Enzo, Maria ve Antonio'nun evlilik dışı ilişkilerinden olan oğluydu. Antonio'nun karısı Teresa, Maria onu öldürmek istediği için kaçmıştı ve sonra Maria, Teresa'nın Antonio'yu aldattığı ve sevgilisiyle kaçtığı izlenimini yaratmak için bir hikaye uydurmuştu. Öfkeden Antonio, Teresa'yı öldürmüş ve sonra Maria ile evlenmişti. Enzo, Alessandro'dan sadece birkaç ay küçüktü, ancak Alessandro imparatorluğun yasal varisi olduğu için mirastan hiçbir şey alamadı.
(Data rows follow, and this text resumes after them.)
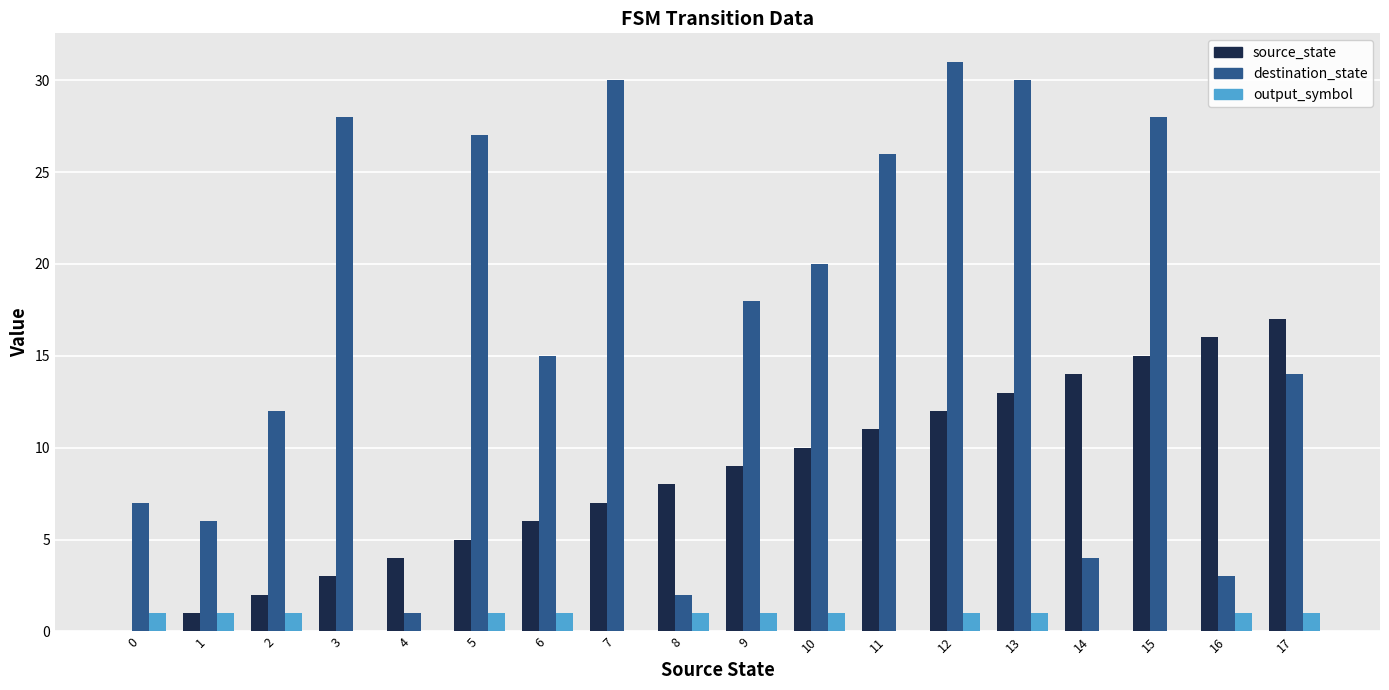

Does the chart contain stacked bars?

No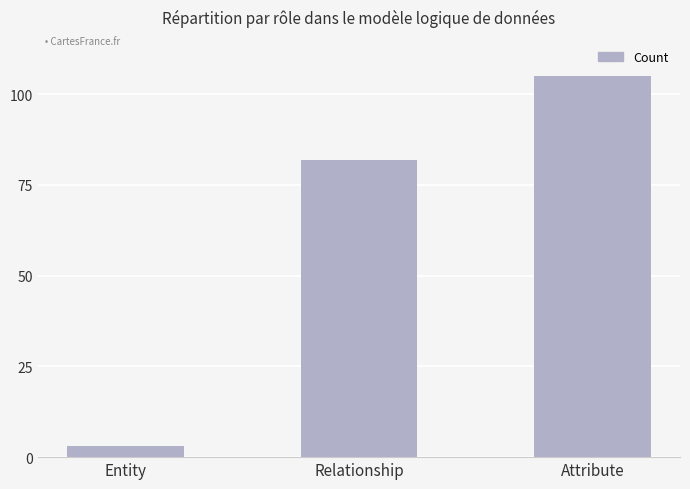

How many categories are shown in the chart?

3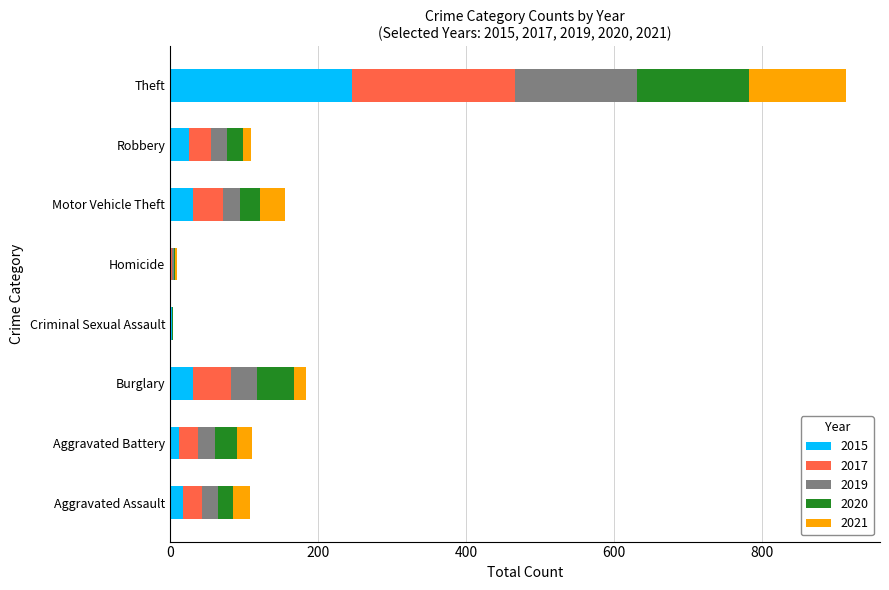

How many distinct data groups are displayed?

5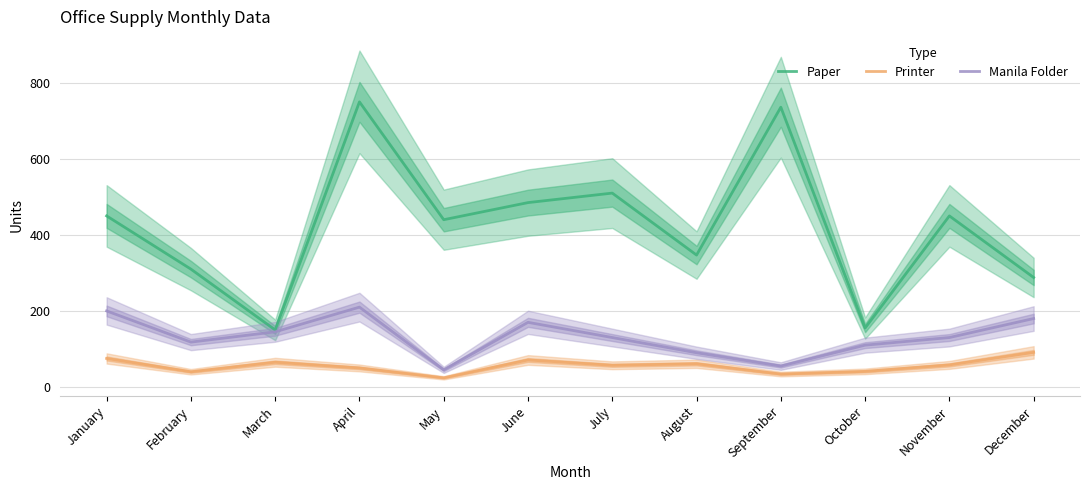

Rank the categories by Printer value from highest to lowest.

December, January, June, March, August, November, July, April, October, February, September, May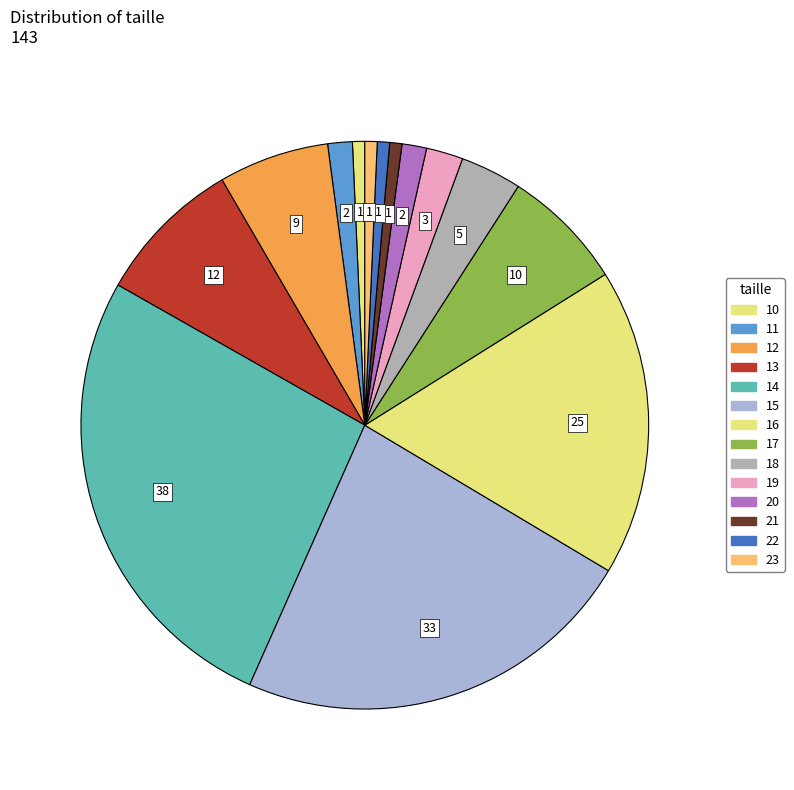

What is the smallest slice in the pie chart?

10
Ancak, Alessandro otuz yaşına kadar bir varis üretemezse, Enzo hakkını talep edebilir ve mafyayı ve tüm Valentino imparatorluğunu devralabilirdi. Alessandro ve Aria arasında yanlış anlaşılmalar varken, ya ondan asla çocuğu olmayacak ya da daha büyük iyilik için onu öldürme ihtimali yüksekti.